Solid Energy will apply for resource consents from Gore District Council and Environment Southland next month to build and operate a demonstration plant at the former Mataura mine site.
Greenpeace said briquette production at the plant would be a "crime of global significance", opening up six billion tonnes of lignite in Southland.
The environmental group has also urged dairy co-operative Fonterra - a large user of coal to power its milk production facilities - not to buy any briquettes from the project.
Fonterra already burns lignite at its Edendale milk powder factory near Mataura.
A Fonterra spokesman told NZPA that the company had no plans to use briquettes to fuel any of its plants.
Solid Energy had not finalised any sale contracts for briquettes, but some existing commercial customers - not including Fonterra - had already successfully tested them, Solid Energy spokeswoman Sarona Iosefa told NZPA.
The former Mataura mine site was chosen because it is close to a reliable power supply, has a range of transport options nearby and is already zoned industrial with some existing consents for a coal operation.
Lobby group Coal Action Network also criticised Solid Energy's plans.
"These 'Think Big' style lignite projects are for the benefit of a number of huge local and foreign companies, not for the rest of us," said spokeswoman Frances Mountier.
"At a time when we should be doing everything we can to reduce carbon emissions, this state-owned enterprise is rushing headlong into massive coal extraction."
In order to receive resource consents for the project, Solid Energy had to prove it would comply with conditions covering air emissions, noise and water discharge, Iosefa said.
Any decision about its commercial viability would be made once the demonstration plant successfully produced low-moisture, higher-energy briquettes.
The proposed plant - capable of producing about 90,000 tonnes of briquettes a year from 150,000 tonnes of Southland lignite - would supply the New Zealand industrial market with briquettes, and trial their value for export.
It is a joint venture with American-based GTL Energy, and one of three lignite conversion projects proposed by Solid Energy in Southland.
In November, Parliamentary Commissioner for the Environment Jan Wright raised concerns about the increase in greenhouse gas emissions if lignite resources were exploited, saying it would be better for the environment if it remained in the ground.
Other uses for lignite include conversion into diesel or being made into the fertiliser urea.
New Zealand has 10 to 15 billion tonnes of lignite resources, mostly in Southland.

Data entries
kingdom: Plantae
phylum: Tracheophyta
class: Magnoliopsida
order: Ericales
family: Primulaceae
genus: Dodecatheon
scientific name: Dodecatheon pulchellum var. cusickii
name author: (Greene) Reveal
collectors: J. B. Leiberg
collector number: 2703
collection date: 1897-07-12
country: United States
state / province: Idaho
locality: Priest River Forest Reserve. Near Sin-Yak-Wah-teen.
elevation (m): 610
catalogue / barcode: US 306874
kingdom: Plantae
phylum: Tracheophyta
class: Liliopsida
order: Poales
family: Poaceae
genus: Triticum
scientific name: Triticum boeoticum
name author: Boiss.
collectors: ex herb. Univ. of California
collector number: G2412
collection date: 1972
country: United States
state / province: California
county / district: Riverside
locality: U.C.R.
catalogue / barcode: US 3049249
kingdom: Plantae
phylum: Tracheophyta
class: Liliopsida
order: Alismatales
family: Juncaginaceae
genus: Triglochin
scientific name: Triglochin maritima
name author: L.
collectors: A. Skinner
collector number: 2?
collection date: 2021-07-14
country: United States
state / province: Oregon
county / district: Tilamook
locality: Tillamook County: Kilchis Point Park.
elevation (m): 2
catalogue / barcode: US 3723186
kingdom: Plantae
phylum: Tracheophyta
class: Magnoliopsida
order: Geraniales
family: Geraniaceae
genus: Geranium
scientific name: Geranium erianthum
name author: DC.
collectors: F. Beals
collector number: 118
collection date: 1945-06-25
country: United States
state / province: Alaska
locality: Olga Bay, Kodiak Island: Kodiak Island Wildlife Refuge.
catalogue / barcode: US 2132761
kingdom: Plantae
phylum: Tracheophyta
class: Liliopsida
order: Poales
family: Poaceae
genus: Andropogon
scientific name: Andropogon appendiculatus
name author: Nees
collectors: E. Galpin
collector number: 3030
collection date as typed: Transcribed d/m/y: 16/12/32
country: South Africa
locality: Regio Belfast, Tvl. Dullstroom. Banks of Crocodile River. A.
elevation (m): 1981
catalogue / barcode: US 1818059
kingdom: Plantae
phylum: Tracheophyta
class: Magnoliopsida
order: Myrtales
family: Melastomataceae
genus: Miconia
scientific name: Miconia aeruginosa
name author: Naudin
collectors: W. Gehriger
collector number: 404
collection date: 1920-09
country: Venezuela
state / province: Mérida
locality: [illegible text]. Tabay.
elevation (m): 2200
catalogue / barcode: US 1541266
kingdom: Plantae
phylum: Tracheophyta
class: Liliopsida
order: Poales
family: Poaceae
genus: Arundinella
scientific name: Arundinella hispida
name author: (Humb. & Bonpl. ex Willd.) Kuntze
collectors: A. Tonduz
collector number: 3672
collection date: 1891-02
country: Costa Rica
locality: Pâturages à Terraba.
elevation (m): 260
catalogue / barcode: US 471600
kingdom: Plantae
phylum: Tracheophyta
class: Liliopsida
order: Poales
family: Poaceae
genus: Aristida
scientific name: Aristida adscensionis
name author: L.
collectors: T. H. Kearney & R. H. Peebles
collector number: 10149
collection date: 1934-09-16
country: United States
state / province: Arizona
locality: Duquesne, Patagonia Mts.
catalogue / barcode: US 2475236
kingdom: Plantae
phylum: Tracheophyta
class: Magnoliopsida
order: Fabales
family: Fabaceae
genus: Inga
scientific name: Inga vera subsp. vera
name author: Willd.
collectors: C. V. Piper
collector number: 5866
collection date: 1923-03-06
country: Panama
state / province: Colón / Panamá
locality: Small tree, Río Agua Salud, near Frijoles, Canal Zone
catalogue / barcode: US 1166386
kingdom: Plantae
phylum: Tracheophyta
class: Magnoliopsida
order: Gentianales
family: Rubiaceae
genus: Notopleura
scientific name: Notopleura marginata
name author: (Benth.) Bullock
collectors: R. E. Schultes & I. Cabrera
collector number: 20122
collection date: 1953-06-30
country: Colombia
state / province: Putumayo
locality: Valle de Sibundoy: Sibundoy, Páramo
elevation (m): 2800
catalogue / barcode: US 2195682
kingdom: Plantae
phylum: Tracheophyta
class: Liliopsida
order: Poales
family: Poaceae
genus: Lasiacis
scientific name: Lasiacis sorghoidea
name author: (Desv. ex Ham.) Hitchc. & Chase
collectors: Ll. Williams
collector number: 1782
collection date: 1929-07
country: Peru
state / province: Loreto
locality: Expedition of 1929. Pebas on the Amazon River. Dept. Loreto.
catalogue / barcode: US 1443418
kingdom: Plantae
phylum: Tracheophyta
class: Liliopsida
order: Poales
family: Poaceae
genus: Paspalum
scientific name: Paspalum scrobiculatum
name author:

Direction A:
Answer these questions using the article about the proposed lignite briquette plant in Southland, giving each answer on its own line:
(i) To which two bodies will Solid Energy apply for resource consents?
(ii) About how many tonnes of briquettes a year could the proposed plant produce?
(iii) Which American-based company is Solid Energy's joint venture partner in the plant?
Direction B: Write out the part of the article about the lignite briquette plant that starts with "The environmental group" and goes on through "of its plants.".
The records were drawn from a separate source.

Task result A:
(i) Gore District Council and Environment Southland
(ii) About 90,000 tonnes
(iii) GTL Energy

Task result B:
The environmental group has also urged dairy co-operative Fonterra - a large user of coal to power its milk production facilities - not to buy any briquettes from the project.
Fonterra already burns lignite at its Edendale milk powder factory near Mataura.
A Fonterra spokesman told NZPA that the company had no plans to use briquettes to fuel any of its plants.